_Exercise objective_
In your reply, repeat every entry exactly and skip over each picture.
Source material section start
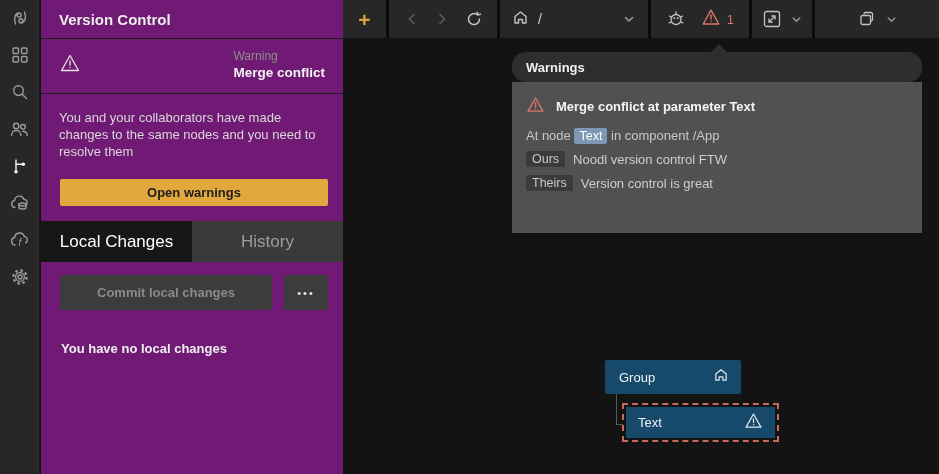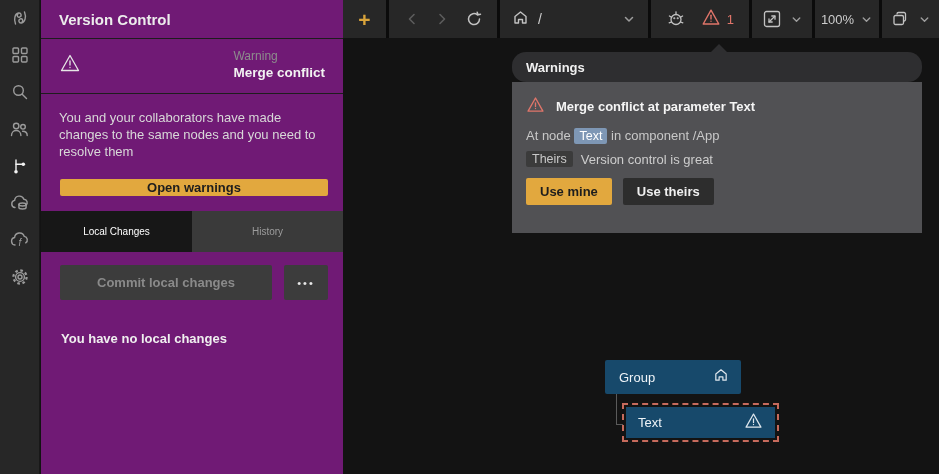--- a/index.html
+++ b/index.html
@@ -21,27 +21,27 @@
   .panel { position:absolute; left:41px; top:0; width:302px; height:474px; background:#701a75; }
   .panel-header { height:39px; display:flex; align-items:center; padding-left:18px;
                   border-bottom:1px solid #1d1d1d; }
   .panel-title { color:#ececec; font-size:15px; font-weight:bold; }
   .warn-row { display:flex; align-items:center; gap:11px; padding:10px 18px 12px 18px;
               border-bottom:1px solid #1d1d1d;justify-content:space-between; }
   .warn-row svg { stroke:#e6e6e6; fill:none; stroke-width:1.3; flex:0 0 auto; }
   .warn-label { color:#8d8d8d; font-size:12px; line-height:15px; }
   .warn-title { color:#f2f2f2; font-size:13.5px; font-weight:bold; line-height:17px; }
   .panel-desc { color:#d8d8d8; font-size:13px; line-height:17px; padding:15px 20px 0 18px; }
-  .btn-open-warnings { display:block; margin:19px 15px 0 19px; width:268px; height:17px;
+  .btn-open-warnings { display:block; margin:19px 15px 0 19px; width:268px; height:27px;
                        background:#e2a83e; border:none; border-radius:2px;
                        color:#1d1d1d; font-size:13px; font-weight:bold; cursor:pointer;
                        font-family:"Liberation Sans", sans-serif; }
   .tabs { display:flex; margin-top:15px; height:41px; }
   .tab { flex:1; display:flex; align-items:center; justify-content:center;
-         font-size:10px; cursor:pointer; }
+         font-size:17px; cursor:pointer; }
   .tab.active { background:#171717; color:#ffffff; }
   .tab.inactive { background:#3a3a3a; color:#9c9c9c; }
   .commit-row { display:flex; gap:12px; padding:13px 15px 0 19px; }
   .btn-commit { flex:1; height:35px; background:#3c3c3c; border:none; border-radius:2px;
                 color:#8a8a8a; font-size:13px; font-weight:bold; cursor:default;
                 font-family:"Liberation Sans", sans-serif; }
   .btn-more { width:44px; height:35px; background:#3c3c3c; border:none; border-radius:2px;
               color:#e8e8e8; font-size:11px; letter-spacing:2px; cursor:pointer;
               font-family:"Liberation Sans", sans-serif; }
   .empty-msg { color:#efefef; font-size:13px; font-weight:bold; padding:31px 0 0 20px; }
@@ -283,28 +283,20 @@
     </div>
     <div class="tb-sec s-expand">
       <span class="tb-btn">
         <svg width="20" height="20" viewBox="0 0 20 20" stroke="#c2c2c2" fill="none" stroke-width="1.3" stroke-linejoin="round" stroke-linecap="round">
           <rect x="2.5" y="2.5" width="15" height="15" rx="2"></rect>
           <line x1="7" y1="13" x2="12.8" y2="7.2"></line>
           <polyline points="9.8,7 13,7 13,10.2"></polyline>
           <polyline points="7,9.8 7,13 10.2,13"></polyline>
         </svg>
       </span>
-      <span class="tb-btn">
-        <svg width="13" height="13" viewBox="0 0 14 14" stroke="#9d9d9d" stroke-width="1.5" fill="none" stroke-linecap="round" stroke-linejoin="round">
-            <polyline points="3.5,5.5 7,9 10.5,5.5"></polyline>
-          </svg>
-      </span>
-    </div>
-    <div class="tb-sec s-zoom">
-      <span class="zoom-label">100%</span>
       <span class="tb-btn">
         <svg width="13" height="13" viewBox="0 0 14 14" stroke="#9d9d9d" stroke-width="1.5" fill="none" stroke-linecap="round" stroke-linejoin="round">
             <polyline points="3.5,5.5 7,9 10.5,5.5"></polyline>
           </svg>
       </span>
     </div>
     <div class="tb-sec s-frames">
       <span class="tb-btn">
         <svg width="20" height="20" viewBox="0 0 20 20" stroke="#c2c2c2" fill="none" stroke-width="1.3" stroke-linejoin="round">
           <path d="M7 5.5 V5 a1.5 1.5 0 0 1 1.5-1.5 H14 A1.5 1.5 0 0 1 15.5 5 v5.5 A1.5 1.5 0 0 1 14 12"></path>
@@ -337,26 +329,26 @@
           </span>
           <span class="pw-title">Merge conflict at parameter Text</span>
         </div>
         <div class="pw-loc">
           <span>At node</span>
           <span class="chip-node">Text</span>
           <span>in component</span>
           <span>/App</span>
         </div>
         <div class="pw-pair">
+          <span class="chip-side">Ours</span>
+          <span>Noodl version control FTW</span>
+        </div>
+        <div class="pw-pair">
           <span class="chip-side">Theirs</span>
           <span>Version control is great</span>
-        </div>
-        <div class="pw-buttons">
-          <button class="btn-mine">Use mine</button>
-          <button class="btn-theirs">Use theirs</button>
         </div>
       </div>
     </div>
 
     <div class="node-group">
       <span class="node-label">Group</span>
       <span class="node-icon">
         <svg width="16" height="16" viewBox="0 0 17 17" stroke-linejoin="round">
           <path d="M3 7.5 L8.5 3 L14 7.5 V14 H10.5 V10.5 H6.5 V14 H3 Z"></path>
         </svg>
Source material section end
_Expected answer_
--- a/index.html
+++ b/index.html
@@ -21,27 +21,27 @@
   .panel { position:absolute; left:41px; top:0; width:302px; height:474px; background:#701a75; }
   .panel-header { height:39px; display:flex; align-items:center; padding-left:18px;
                   border-bottom:1px solid #1d1d1d; }
   .panel-title { color:#ececec; font-size:15px; font-weight:bold; }
   .warn-row { display:flex; align-items:center; gap:11px; padding:10px 18px 12px 18px;
               border-bottom:1px solid #1d1d1d;justify-content:space-between; }
   .warn-row svg { stroke:#e6e6e6; fill:none; stroke-width:1.3; flex:0 0 auto; }
   .warn-label { color:#8d8d8d; font-size:12px; line-height:15px; }
   .warn-title { color:#f2f2f2; font-size:13.5px; font-weight:bold; line-height:17px; }
   .panel-desc { color:#d8d8d8; font-size:13px; line-height:17px; padding:15px 20px 0 18px; }
-  .btn-open-warnings { display:block; margin:19px 15px 0 19px; width:268px; height:17px;
+  .btn-open-warnings { display:block; margin:19px 15px 0 19px; width:268px; height:27px;
                        background:#e2a83e; border:none; border-radius:2px;
                        color:#1d1d1d; font-size:13px; font-weight:bold; cursor:pointer;
                        font-family:"Liberation Sans", sans-serif; }
   .tabs { display:flex; margin-top:15px; height:41px; }
   .tab { flex:1; display:flex; align-items:center; justify-content:center;
-         font-size:10px; cursor:pointer; }
+         font-size:17px; cursor:pointer; }
   .tab.active { background:#171717; color:#ffffff; }
   .tab.inactive { background:#3a3a3a; color:#9c9c9c; }
   .commit-row { display:flex; gap:12px; padding:13px 15px 0 19px; }
   .btn-commit { flex:1; height:35px; background:#3c3c3c; border:none; border-radius:2px;
                 color:#8a8a8a; font-size:13px; font-weight:bold; cursor:default;
                 font-family:"Liberation Sans", sans-serif; }
   .btn-more { width:44px; height:35px; background:#3c3c3c; border:none; border-radius:2px;
               color:#e8e8e8; font-size:11px; letter-spacing:2px; cursor:pointer;
               font-family:"Liberation Sans", sans-serif; }
   .empty-msg { color:#efefef; font-size:13px; font-weight:bold; padding:31px 0 0 20px; }
@@ -283,28 +283,20 @@
     </div>
     <div class="tb-sec s-expand">
       <span class="tb-btn">
         <svg width="20" height="20" viewBox="0 0 20 20" stroke="#c2c2c2" fill="none" stroke-width="1.3" stroke-linejoin="round" stroke-linecap="round">
           <rect x="2.5" y="2.5" width="15" height="15" rx="2"></rect>
           <line x1="7" y1="13" x2="12.8" y2="7.2"></line>
           <polyline points="9.8,7 13,7 13,10.2"></polyline>
           <polyline points="7,9.8 7,13 10.2,13"></polyline>
         </svg>
       </span>
-      <span class="tb-btn">
-        <svg width="13" height="13" viewBox="0 0 14 14" stroke="#9d9d9d" stroke-width="1.5" fill="none" stroke-linecap="round" stroke-linejoin="round">
-            <polyline points="3.5,5.5 7,9 10.5,5.5"></polyline>
-          </svg>
-      </span>
-    </div>
-    <div class="tb-sec s-zoom">
-      <span class="zoom-label">100%</span>
       <span class="tb-btn">
         <svg width="13" height="13" viewBox="0 0 14 14" stroke="#9d9d9d" stroke-width="1.5" fill="none" stroke-linecap="round" stroke-linejoin="round">
             <polyline points="3.5,5.5 7,9 10.5,5.5"></polyline>
           </svg>
       </span>
     </div>
     <div class="tb-sec s-frames">
       <span class="tb-btn">
         <svg width="20" height="20" viewBox="0 0 20 20" stroke="#c2c2c2" fill="none" stroke-width="1.3" stroke-linejoin="round">
           <path d="M7 5.5 V5 a1.5 1.5 0 0 1 1.5-1.5 H14 A1.5 1.5 0 0 1 15.5 5 v5.5 A1.5 1.5 0 0 1 14 12"></path>
@@ -337,26 +329,26 @@
           </span>
           <span class="pw-title">Merge conflict at parameter Text</span>
         </div>
         <div class="pw-loc">
           <span>At node</span>
           <span class="chip-node">Text</span>
           <span>in component</span>
           <span>/App</span>
         </div>
         <div class="pw-pair">
+          <span class="chip-side">Ours</span>
+          <span>Noodl version control FTW</span>
+        </div>
+        <div class="pw-pair">
           <span class="chip-side">Theirs</span>
           <span>Version control is great</span>
-        </div>
-        <div class="pw-buttons">
-          <button class="btn-mine">Use mine</button>
-          <button class="btn-theirs">Use theirs</button>
         </div>
       </div>
     </div>
 
     <div class="node-group">
       <span class="node-label">Group</span>
       <span class="node-icon">
         <svg width="16" height="16" viewBox="0 0 17 17" stroke-linejoin="round">
           <path d="M3 7.5 L8.5 3 L14 7.5 V14 H10.5 V10.5 H6.5 V14 H3 Z"></path>
         </svg>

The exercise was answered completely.